*** Begin section ***

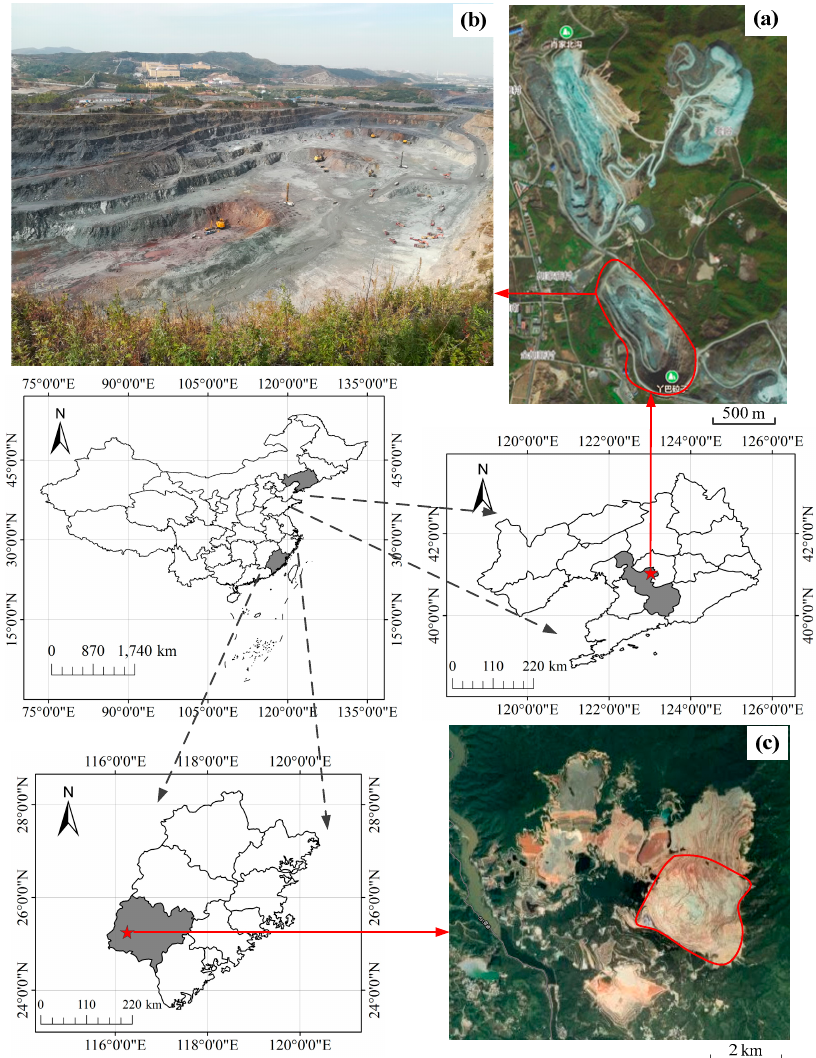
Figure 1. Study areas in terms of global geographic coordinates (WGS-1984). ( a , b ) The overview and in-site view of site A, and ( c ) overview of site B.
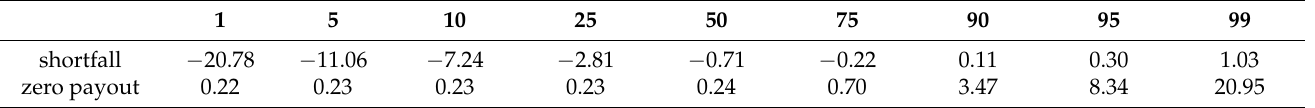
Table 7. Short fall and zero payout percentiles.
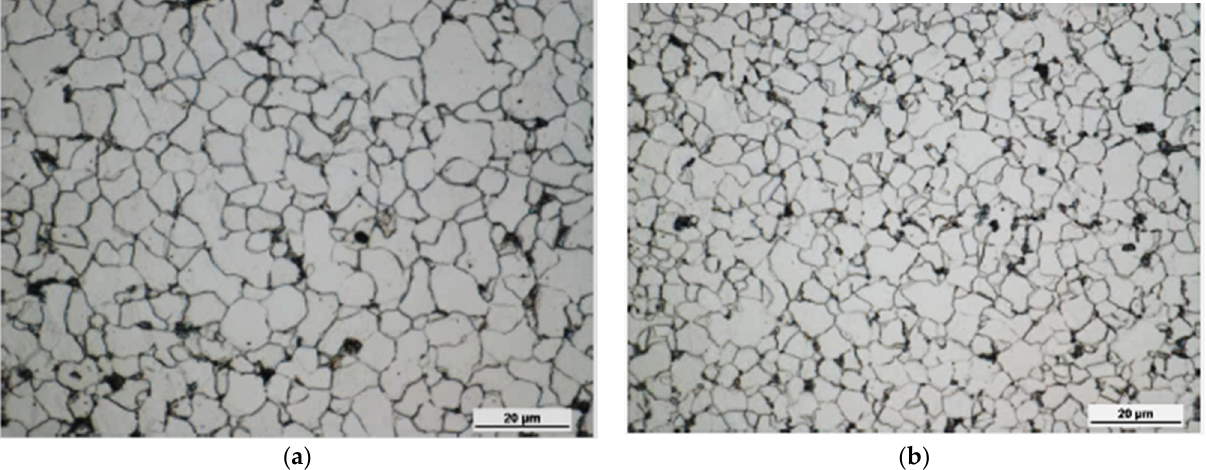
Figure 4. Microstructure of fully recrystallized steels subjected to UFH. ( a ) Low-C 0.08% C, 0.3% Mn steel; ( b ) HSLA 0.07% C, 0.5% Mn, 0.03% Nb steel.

*** End section ***
*** Begin section ***

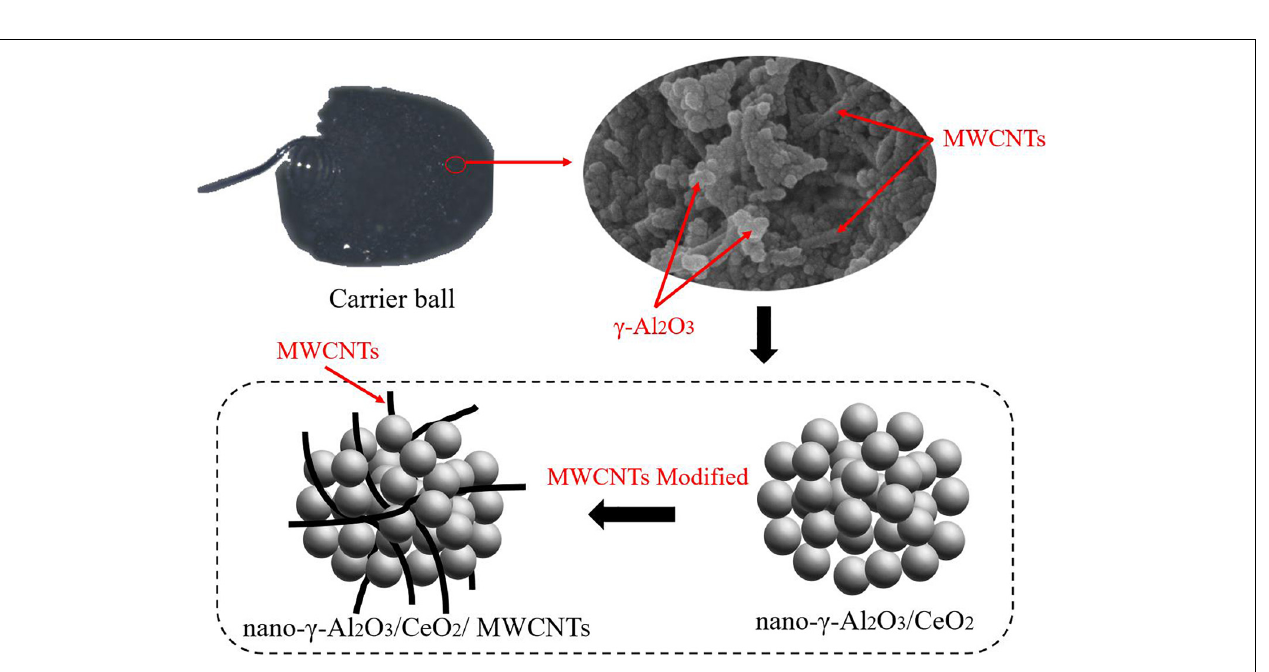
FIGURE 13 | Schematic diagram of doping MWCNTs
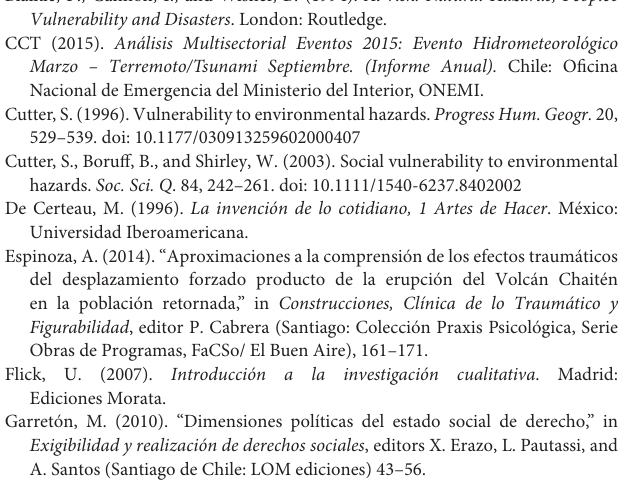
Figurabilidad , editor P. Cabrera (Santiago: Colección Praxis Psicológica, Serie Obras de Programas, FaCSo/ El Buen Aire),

*** End section ***

Within the listing above, copy exactly the lines that start at the one with "Table 7. Short" and continue through the one with "Figure 4. Microstructure". Omit pictures.

> **Reply to the exercise**:
Table 7. Short fall and zero payout percentiles.
Figure 4. Microstructure of fully recrystallized steels subjected to UFH. ( a ) Low-C 0.08% C, 0.3% Mn steel; ( b ) HSLA 0.07% C, 0.5% Mn, 0.03% Nb steel.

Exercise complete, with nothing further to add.